• [Supplied material]
————————
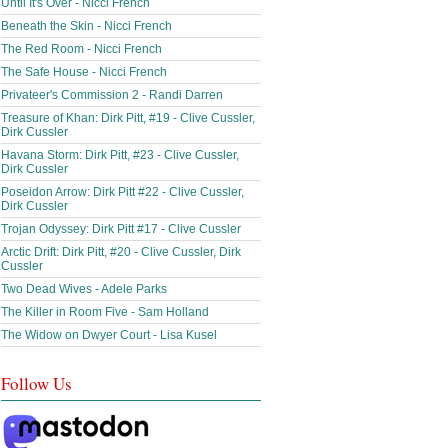
Until It's Over - Nicci French
Beneath the Skin - Nicci French
The Red Room - Nicci French
The Safe House - Nicci French
Privateer's Commission 2 - Randi Darren
Treasure of Khan: Dirk Pitt, #19 - Clive Cussler,
Dirk Cussler
Havana Storm: Dirk Pitt, #23 - Clive Cussler,
Dirk Cussler
Poseidon Arrow: Dirk Pitt #22 - Clive Cussler,
Dirk Cussler
Trojan Odyssey: Dirk Pitt #17 - Clive Cussler
Arctic Drift: Dirk Pitt, #20 - Clive Cussler, Dirk
Cussler
Two Dead Wives - Adele Parks
The Killer in Room Five - Sam Holland
The Widow on Dwyer Court - Lisa Kusel
Follow Us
————————
• [Goal of the exercise] Every line above is to be reproduced verbatim, and the pictures are to be omitted.

• [Reply to the exercise]
Until It's Over - Nicci French
Beneath the Skin - Nicci French
The Red Room - Nicci French
The Safe House - Nicci French
Privateer's Commission 2 - Randi Darren
Treasure of Khan: Dirk Pitt, #19 - Clive Cussler,
Dirk Cussler
Havana Storm: Dirk Pitt, #23 - Clive Cussler,
Dirk Cussler
Poseidon Arrow: Dirk Pitt #22 - Clive Cussler,
Dirk Cussler
Trojan Odyssey: Dirk Pitt #17 - Clive Cussler
Arctic Drift: Dirk Pitt, #20 - Clive Cussler, Dirk
Cussler
Two Dead Wives - Adele Parks
The Killer in Room Five - Sam Holland
The Widow on Dwyer Court - Lisa Kusel
Follow Us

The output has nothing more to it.